Blackest material Ever by MIT Scientists Absorbs 99.9 Percent of light
Good news for goths! Black somehow just got even Blacker!!! MIT engineers have now cooked up a material that is ten times blacker than any other material previously reported. By capturing more than 99.995 percent of any incoming light, this material is made of vertically aligned carbon nanotubes or CNTs grown on chlorine etched aluminum foil. It was discovered accidentally.
The Scientists had actually been experimenting with ways to grow carbon nanotubes on electrically conductive materials — such as aluminum — in order to boost their electrical as well as thermal properties. The color of the resulting material actually surprised the research team, and they only realized what they had invented after they measured the optical reflectance of the material.
This discovery is currently being showcased at an art exhibit titled “The Redemption of Vanity” at the New York Stock Exchange, where a 16.78-carat natural yellow diamond has been coated in this material. But instead of a brilliant, sparkling gem, the stone — which is worth an eye-watering $2 million appears as a flat, and black void!
The team said this, Blackest material ever has some practical applications too. According to Brian Wardle who is a professor of aeronautics and astronautics at MIT, this material could be used in optical blinders that reduced unwanted glare, to help space telescopes spot orbiting exoplanets. And, he said, the material could get even blacker still.
Before MIT developed what it called the “blackest- black” material to date, Surrey NanoSystems claimed that title with its original Vantablack low-temperature carbon nanotube discovery. Surrey Nanosystem’s black material was capable of absorbing 99.96 percent of light, although its researchers claim the company’s second-generation concepts could be even darker than their previous discovery. That has not stopped BMW coating one of its cars in it, though.

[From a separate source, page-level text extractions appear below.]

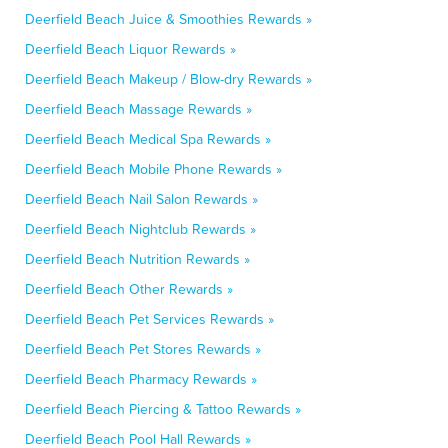
Deerfield Beach Juice & Smoothies Rewards »
Deerfield Beach Liquor Rewards »
Deerfield Beach Makeup / Blow-dry Rewards »
Deerfield Beach Massage Rewards »
Deerfield Beach Medical Spa Rewards »
Deerfield Beach Mobile Phone Rewards »
Deerfield Beach Nail Salon Rewards »
Deerfield Beach Nightclub Rewards »
Deerfield Beach Nutrition Rewards »
Deerfield Beach Other Rewards »
Deerfield Beach Pet Services Rewards »
Deerfield Beach Pet Stores Rewards »
Deerfield Beach Pharmacy Rewards »
Deerfield Beach Piercing & Tattoo Rewards »
Deerfield Beach Pool Hall Rewards »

Wardle said that there are optical and space science applications for very black materials, and of course, the artists have been interested in black, going back well before the Renaissance. he added that the material is 10 times blacker than anything that has ever been reported, but he thinks the blackest black is a constantly moving target. Someone will find a blacker material and eventually we will understand all the underlying mechanisms of it and will be able to properly engineer the ultimate black, he added.